The VLT-FLAMES Tarantula Survey Schneider, F. R. N.; Ramírez-Agudelo, O. H.; Tramper, F. ...
Astronomy and astrophysics (Berlin),
10/2018, Letnik:
618
Journal Article
Recenzirano
Odprti dostop
The 30 Doradus (30 Dor) nebula in the Large Magellanic Cloud (LMC) is the brightest HII region in the Local Group and a prototype starburst similar to those found in high redshift galaxies. It is ...thus a stepping stone to understand the complex formation processes of stars in starburst regions across the Universe. Here, we have studied the formation history of massive stars in 30 Dor using masses and ages derived for 452 mainly OB stars from the spectroscopic VLT-FLAMES Tarantula Survey (VFTS). We find that stars of all ages and masses are scattered throughout 30 Dor.
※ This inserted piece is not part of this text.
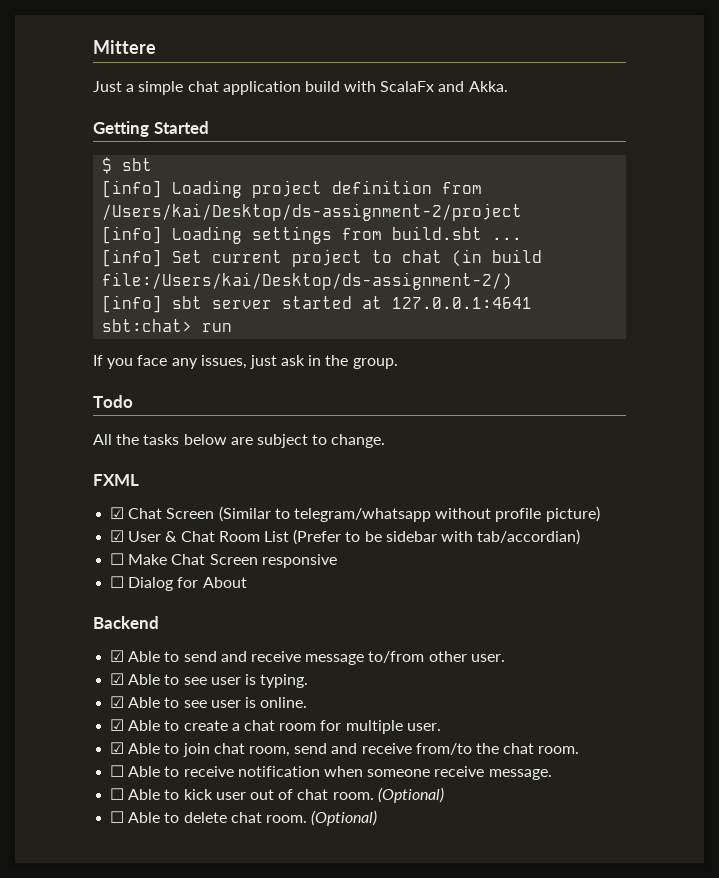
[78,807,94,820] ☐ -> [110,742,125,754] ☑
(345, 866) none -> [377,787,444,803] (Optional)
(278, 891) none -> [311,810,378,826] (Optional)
This is remarkable because it implies that massive stars either moved large distances or formed independently over the whole field of view in relative isolation. We find that both channels contribute to the 30 Dor massive star population. Massive star formation rapidly accelerated about 8 Myr ago, first forming stars in the field before giving birth to the stellar populations in NGC 2060 and NGC 2070. The R136 star cluster in NGC 2070 formed last and, since then, about 1 Myr ago, star formation seems to be diminished with some continuing in the surroundings of R136. Massive stars within a projected distance of 8 pc of R136 are not coeval but show an age range of up to 6 Myr. Our mass distributions are well populated up to 200 M⊙. The inferred IMF is shallower than a Salpeter-like IMF and appears to be the same across 30 Dor. By comparing our sample of stars to stellar models in the Hertzsprung–Russell diagram, we find evidence for missing physics in the models above log L/L⊙ = 6 that is likely connected to enhanced wind mass loss for stars approaching the Eddington limit. Our work highlights the key information about the formation, evolution and final fates of massive stars encapsulated in the stellar content of 30 Dor, and sets a new benchmark for theories of massive star formation in giant molecular clouds.